Man, are you lucky or what? Not only do you get a healthy dose of my opinion, but you also get to learn about the cure-all for all things constipation: any of my top five horror movies of all time. I'll brief you on my criteria, so you know I'm legit.
Out-of-the-Chair (OOTC): On a scale of 1 feet to 5 feet, how high are you likely to leap from your chair during the movie?
Nightmare: The film's "stickiness factor." On a scale of 1 lifetime to 5 lifetimes, how long will memories of the movie torment your soul? If I had lived in the time of my parents' youths, then I would have given The Birds and Psycho fives. Now, however, I think those movies' premises are pretty tame.
The Altar Factor: How many goats (1-5) will you be inspired to sacrifice in the name of the movie as a result of the amount and quality of the gore depicted?

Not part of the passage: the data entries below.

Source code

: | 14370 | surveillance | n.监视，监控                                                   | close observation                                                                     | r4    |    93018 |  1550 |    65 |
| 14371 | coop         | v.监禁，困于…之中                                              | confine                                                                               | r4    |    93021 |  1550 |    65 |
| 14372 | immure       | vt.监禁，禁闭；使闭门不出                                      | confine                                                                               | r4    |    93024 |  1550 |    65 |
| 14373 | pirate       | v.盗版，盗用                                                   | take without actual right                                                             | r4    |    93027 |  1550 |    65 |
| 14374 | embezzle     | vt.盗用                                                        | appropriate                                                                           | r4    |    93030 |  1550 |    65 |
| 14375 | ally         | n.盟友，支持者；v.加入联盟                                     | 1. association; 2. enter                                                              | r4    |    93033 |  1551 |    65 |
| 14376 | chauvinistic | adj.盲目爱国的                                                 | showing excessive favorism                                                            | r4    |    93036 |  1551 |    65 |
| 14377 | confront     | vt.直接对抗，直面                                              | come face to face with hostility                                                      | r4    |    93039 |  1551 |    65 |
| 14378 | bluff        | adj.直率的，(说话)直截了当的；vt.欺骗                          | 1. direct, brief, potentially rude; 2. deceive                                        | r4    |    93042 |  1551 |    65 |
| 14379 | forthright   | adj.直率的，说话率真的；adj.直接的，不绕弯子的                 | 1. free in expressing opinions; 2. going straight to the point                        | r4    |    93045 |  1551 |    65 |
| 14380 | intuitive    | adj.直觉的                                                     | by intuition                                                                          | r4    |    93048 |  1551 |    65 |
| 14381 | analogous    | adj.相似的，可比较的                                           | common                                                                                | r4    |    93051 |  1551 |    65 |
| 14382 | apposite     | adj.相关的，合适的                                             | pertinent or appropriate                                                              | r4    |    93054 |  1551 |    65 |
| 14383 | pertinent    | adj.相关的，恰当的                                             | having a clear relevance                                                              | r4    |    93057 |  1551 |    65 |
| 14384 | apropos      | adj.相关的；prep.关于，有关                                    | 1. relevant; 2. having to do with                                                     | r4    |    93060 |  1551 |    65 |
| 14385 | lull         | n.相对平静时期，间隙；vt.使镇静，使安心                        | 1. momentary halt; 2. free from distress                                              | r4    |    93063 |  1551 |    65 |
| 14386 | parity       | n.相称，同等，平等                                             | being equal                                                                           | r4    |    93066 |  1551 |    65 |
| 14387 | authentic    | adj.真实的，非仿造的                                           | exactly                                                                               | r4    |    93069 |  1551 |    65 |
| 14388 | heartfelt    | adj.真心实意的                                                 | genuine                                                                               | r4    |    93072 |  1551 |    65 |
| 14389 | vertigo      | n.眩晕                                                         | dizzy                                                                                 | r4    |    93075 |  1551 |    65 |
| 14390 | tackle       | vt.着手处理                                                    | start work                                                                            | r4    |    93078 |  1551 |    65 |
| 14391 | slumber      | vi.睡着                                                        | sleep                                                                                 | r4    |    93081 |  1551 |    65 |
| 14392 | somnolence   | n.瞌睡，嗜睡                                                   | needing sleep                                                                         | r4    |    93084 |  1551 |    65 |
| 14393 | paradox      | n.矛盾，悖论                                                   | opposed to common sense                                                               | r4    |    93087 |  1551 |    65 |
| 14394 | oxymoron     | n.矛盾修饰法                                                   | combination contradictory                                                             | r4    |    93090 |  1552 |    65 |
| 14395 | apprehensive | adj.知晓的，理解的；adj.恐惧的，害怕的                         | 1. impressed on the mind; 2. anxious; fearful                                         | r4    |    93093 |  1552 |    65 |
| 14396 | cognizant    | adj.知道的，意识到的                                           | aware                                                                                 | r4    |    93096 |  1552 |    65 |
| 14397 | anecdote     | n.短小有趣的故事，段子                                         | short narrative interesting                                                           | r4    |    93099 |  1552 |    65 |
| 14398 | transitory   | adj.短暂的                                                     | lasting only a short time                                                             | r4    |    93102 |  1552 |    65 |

Survival Guide: How much would I pay ($1 to $5) for a survival guide to life based on the movie? This is basically how well the movie makes me believe its premise. Obviously, a more valuable survival guide indicates more believability.
Acting: Haha--just kidding.
The Movies
5. Dawn of the Dead
- OOTC: 1.5 Feet
- Nightmare: 3 Lifetimes
- Altar: 5 Goats
- Survival Guide: $4
4. House of 1000 Corpses
- OOTC: 3 Feet
- Nightmare: 5 Lifetimes
- Altar: 2 Goats
- Survival Guide: $5
3. Poltergeist
- OOTC: 2 Feet
- Nightmare: 5 Lifetimes
- Altar: 1 Goat
- Survival Guide: $5
2. Saw I
- OOTC: 4 Feet
- Nightmare: 4 Lifetimes
- Altar: 2 Goats
- Survival Guide: $5
1. Hellraiser
- OOTC: 1 Foot
- Nightmare: 4 Lifetimes
- Altar: 5 Goats
- Survival Guide: $2
The premise is this: some dirtbag gets hold of an enigmatic box and wants to play with it. After fiddling with it for a few minutes, the box leaps from his hands, opens and tears him to pieces with chains that apparently enter the room via thin air. What's scary about this is that I would play with the box, too, if I found it. And so would you, unless you're abnormally uninterested in novelty. So, as early as the opening scene the movie already convinces me that, if this box were to exist, it would surely kill me.
Then, an unfortunate accident in the room where our dirtbag was dismembered resurrects his hideous corpse. The accident involves the corpse's former brother, whose wife had an affair with the corpse's former humanity. After the resurrection, the corpse waits for his former form's lover to stumble upon him in the attic. He's disgusting, and he frightens her into luring unsuspecting men into the corpse's den (the attic) so he may suck the life out of them and regain his human-like form. This frightens me, because who wouldn't listen to a bloody, aggressive resurrection of a forceful and morally unscrupulous ex-lover (or ex- anything for that matter)? I'd have given uncle Frank (Frank's the corpse's former name) anything he wanted and, therefore, would have damned myself just like Julia (the dumb wife) did.
The movie's not scary because I fear an imminent encounter with the box or pinhead. It's terrifying because I know that if I were to encounter this box, the exact same mess would happen to me. Without proper warning, the "puzzle box" is a novelty and, as a human being, I want to make novelty into familiarity. I'd be so dead, it isn't even funny.